Reg SCI Does Not Go Far Enough

 

After a long wait, the SEC adopted a new rule yesterday known as Reg SCI.  Reg SCI which stands for Regulation Systems Compliance and Integrity states:

“Under Regulation SCI, self-regulatory organizations, certain alternative trading systems (ATSs), plan processors, and certain exempt clearing agencies will be required to have comprehensive policies and procedures in place for their technological systems.  The rules also provide a framework for these entities to, among other things, take appropriate corrective action when systems issues occur; provide notifications and reports to the SEC regarding systems problems and systems changes; inform members and participants about systems issues; conduct business continuity testing; and conduct annual reviews of their automated systems.”

Considering how reliant our market is now on technology, we think that most folks would agree that the testing and maintenance checks which Reg SCI calls for are a good idea for our nations stock exchanges.  But does this new rule go far enough?  Should large broker dealers have also been covered under the new rule?  SEC Commissioner Kara Stein sure thinks they should have been.  In a public statement released yesterday, Commissioner Stein noted the many organizations that Reg SCI will not cover:

“Regulation SCI will, among other things, require approximately 44 entities to establish written policies and procedures reasonably designed to ensure that their systems have the capacity, integrity, resiliency, availability, and security adequate to maintain their operational capability.

But this is not enough. Specifically, today’s rule leaves out over 4,400 broker-dealers, 32 alternative trading venues trading equities, and 43 alternative trading venues trading fixed income and other non-equity securities.

Put another way, around $14 trillion worth of equity trades are ignored by Regulation SCI. We should be doing more in this rule. I am disappointed in this missed opportunity because so many important trading centers are left out.

Further, the rule also ignores intraday proprietary trading firms that use sophisticated algorithms to interact at high speeds with the market.”

​It disappoints us also that large internalizing broker dealers, which interact with a significant amount of retail order flow, are not covered under Reg SCI.  This means that firms like Knight Capital, which wreaked  havoc on the market in August 2012 when their rogue algorithm lost the firm $440 million in 45 minutes, are not covered under the new rule.  In response, internalizers like Knight have argued that they are already regulated under the SEC Market Access Rule and that their role in the market is not as critical as exchanges since orders can be routed around them if their systems fail.

And it’s not just large brokers that pose a systemic risk.  Even rather obscure proprietary high frequency trading firms (which will not be covered under Reg SCI) can pose systemic risk.  Take a look at this story that Professor Donald Mackenzie told in his paper “Be Grateful For Drizzle”:

“In a New York coffeehouse, a former high-frequency trader told me matter of factly that one of his colleagues had once made the simplest of slip-ups in a program: what mathematicians call a ‘sign error’, interchanging a plus and a minus.

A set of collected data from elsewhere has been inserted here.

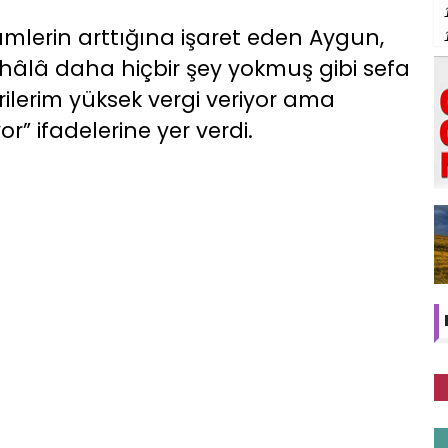
mlerin arttığına işaret eden Aygun,
ış, hâlâ daha hiçbir şey yokmuş gibi sefa
ilerim yüksek vergi veriyor ama
r” ifadelerine yer verdi.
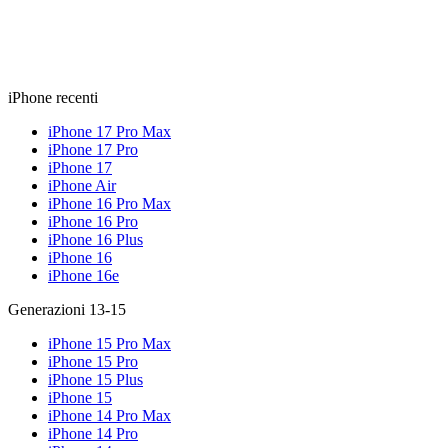
iPhone recenti
iPhone 17 Pro Max
iPhone 17 Pro
iPhone 17
iPhone Air
iPhone 16 Pro Max
iPhone 16 Pro
iPhone 16 Plus
iPhone 16
iPhone 16e
Generazioni 13-15
iPhone 15 Pro Max
iPhone 15 Pro
iPhone 15 Plus
iPhone 15
iPhone 14 Pro Max
iPhone 14 Pro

When the program started to run it behaved rather like the Knight program, building bigger and bigger trading positions, in this case at an exponential rate: doubling them, then redoubling them, and so on. ‘It took him 52 seconds to realise what was happening, something was terribly wrong, and he pressed the red button,’ stopping the program. ‘By then we had lost $3 million.’ The trader’s manager calculated ‘that in another twenty seconds at the rate of the geometric progression,’ the trading firm would have been bankrupt, ‘and in another fifty or so seconds, our clearing broker’ – a major Wall Street investment bank – ‘would have been bankrupt, because of course if we’re bankrupt our clearing broker is responsible for our debts … it wouldn’t have been too many seconds after that the whole market would have gone.’‘”

Sure sounds like a lot of risk to us.  We think Commissioner Stein best summed up the lack of Reg SCI coverage with these questions:

Shouldn’t everyone with direct access to the trading centers have to implement basic policies and procedures to ensure that their computer systems are stable, secure, and contribute to resiliency in our market? Just as we license drivers and register and inspect vehicles for the safety and soundness on our nation’s roadways, shouldn’t there be minimum requirements or standards for anyone with direct electronic access to the equity markets?

This seems logical and prudent to us but unfortunately the industry lobbyists didn’t think so and have won this battle to minimize the new rule.